The females of some species are known to make a special brood chamber in their burrow and care for their eggs until after they have hatched.
Mature tusked wētā males have impressive tusks for fighting. Three species occur in northern New Zealand:
- Anisoura nicobarica is only 2 centimetres long and lives in the far north, often in similar tree tunnels to the Auckland tree wētā (Hemideina thoracica).
- Motuweta riparia is about 3.5 centimetres long and lives beside streams in the ranges behind the Bay of Plenty.
- Motuweta isolata, a 6.5-centimetre giant tusked wētā, survives on a tiny island in the Mercury Islands group.

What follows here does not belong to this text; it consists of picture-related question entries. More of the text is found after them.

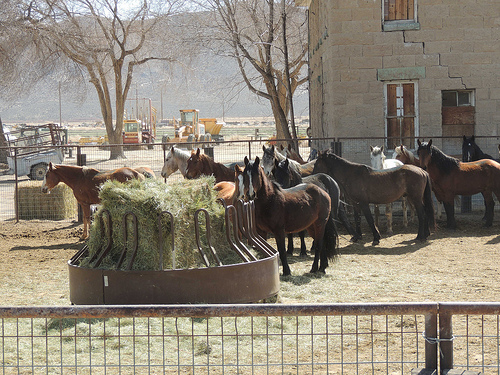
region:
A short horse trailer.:
[3, 123, 65, 179]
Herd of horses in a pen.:
[42, 138, 498, 277]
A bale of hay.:
[13, 180, 78, 220]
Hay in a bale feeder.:
[85, 175, 262, 270]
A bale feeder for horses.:
[68, 199, 280, 305]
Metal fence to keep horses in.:
[0, 302, 499, 374]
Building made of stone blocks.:
[308, 66, 499, 210]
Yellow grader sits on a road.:
[162, 110, 225, 149]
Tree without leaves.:
[1, 0, 204, 160]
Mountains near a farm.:
[0, 0, 310, 122]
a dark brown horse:
[241, 156, 333, 277]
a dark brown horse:
[414, 136, 499, 231]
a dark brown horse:
[42, 161, 144, 238]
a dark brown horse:
[185, 145, 234, 187]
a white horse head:
[157, 145, 189, 180]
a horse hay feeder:
[66, 178, 275, 311]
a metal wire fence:
[2, 305, 497, 374]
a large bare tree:
[4, 0, 194, 159]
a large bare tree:
[187, 0, 309, 150]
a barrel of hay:
[14, 180, 73, 217]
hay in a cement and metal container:
[59, 172, 269, 287]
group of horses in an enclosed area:
[16, 142, 483, 236]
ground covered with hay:
[180, 330, 297, 363]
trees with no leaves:
[38, 14, 293, 71]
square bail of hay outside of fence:
[12, 173, 85, 223]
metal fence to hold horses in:
[117, 290, 359, 365]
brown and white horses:
[253, 130, 483, 254]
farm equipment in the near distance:
[112, 88, 215, 146]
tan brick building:
[320, 18, 474, 143]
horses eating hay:
[225, 148, 278, 240]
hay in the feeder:
[105, 183, 211, 264]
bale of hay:
[8, 171, 70, 216]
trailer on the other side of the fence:
[9, 121, 50, 178]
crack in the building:
[404, 25, 475, 96]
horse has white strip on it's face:
[234, 170, 244, 200]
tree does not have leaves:
[129, 5, 240, 60]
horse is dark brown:
[348, 163, 421, 213]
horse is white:
[368, 143, 402, 172]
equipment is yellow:
[167, 102, 221, 143]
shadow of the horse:
[9, 233, 83, 258]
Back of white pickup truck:
[0, 122, 65, 177]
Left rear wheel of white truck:
[25, 160, 50, 180]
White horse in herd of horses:
[362, 138, 407, 173]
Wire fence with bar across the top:
[0, 300, 496, 370]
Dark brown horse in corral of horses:
[238, 152, 333, 282]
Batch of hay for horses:
[92, 176, 218, 266]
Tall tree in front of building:
[230, 35, 327, 162]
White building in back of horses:
[307, 35, 497, 156]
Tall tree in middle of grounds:
[30, 35, 185, 157]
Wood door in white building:
[383, 78, 420, 149]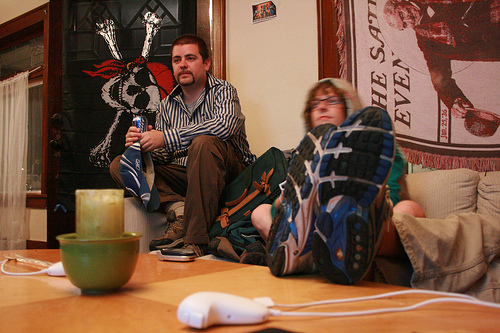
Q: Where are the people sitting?
A: On couch.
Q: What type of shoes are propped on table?
A: Sneakers.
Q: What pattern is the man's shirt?
A: Striped.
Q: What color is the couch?
A: Tan.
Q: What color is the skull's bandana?
A: Red.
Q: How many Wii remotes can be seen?
A: Two.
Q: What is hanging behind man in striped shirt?
A: Pirate flag.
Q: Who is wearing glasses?
A: The man on the right.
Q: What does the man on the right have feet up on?
A: Coffee table.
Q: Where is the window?
A: To the left of the people.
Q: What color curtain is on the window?
A: White.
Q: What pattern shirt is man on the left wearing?
A: Striped.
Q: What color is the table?
A: Brown.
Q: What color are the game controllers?
A: White.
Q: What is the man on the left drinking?
A: Beer.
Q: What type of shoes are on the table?
A: Athletic shoes.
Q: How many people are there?
A: Two.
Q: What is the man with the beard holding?
A: A can and a hat.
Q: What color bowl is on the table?
A: Green.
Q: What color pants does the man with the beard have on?
A: Brown.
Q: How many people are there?
A: Three.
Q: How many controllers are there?
A: Two.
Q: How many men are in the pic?
A: Two.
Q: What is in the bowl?
A: Candle.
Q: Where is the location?
A: Living room.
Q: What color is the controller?
A: White.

The cave wētā group is the most diverse. There are over 50 species ranging from small bush wētā only a few centimetres long to some Gymnoplectron species that have leg spans of up to 40 centimetres (with bodies only about 2.5 centimetres long).
They can be distinguished from other types of wētā by their antennae, which virtually touch in the middle of the head, and by their feet, which lack gripping pads. Cave wētā do not form harems like tree wētā, but they often gather (sometimes in large numbers if there is space) in dark, damp shelters by day. At night they forage in the bush, feeding on lichens, fungi and dead organic matter, including seabird carcasses.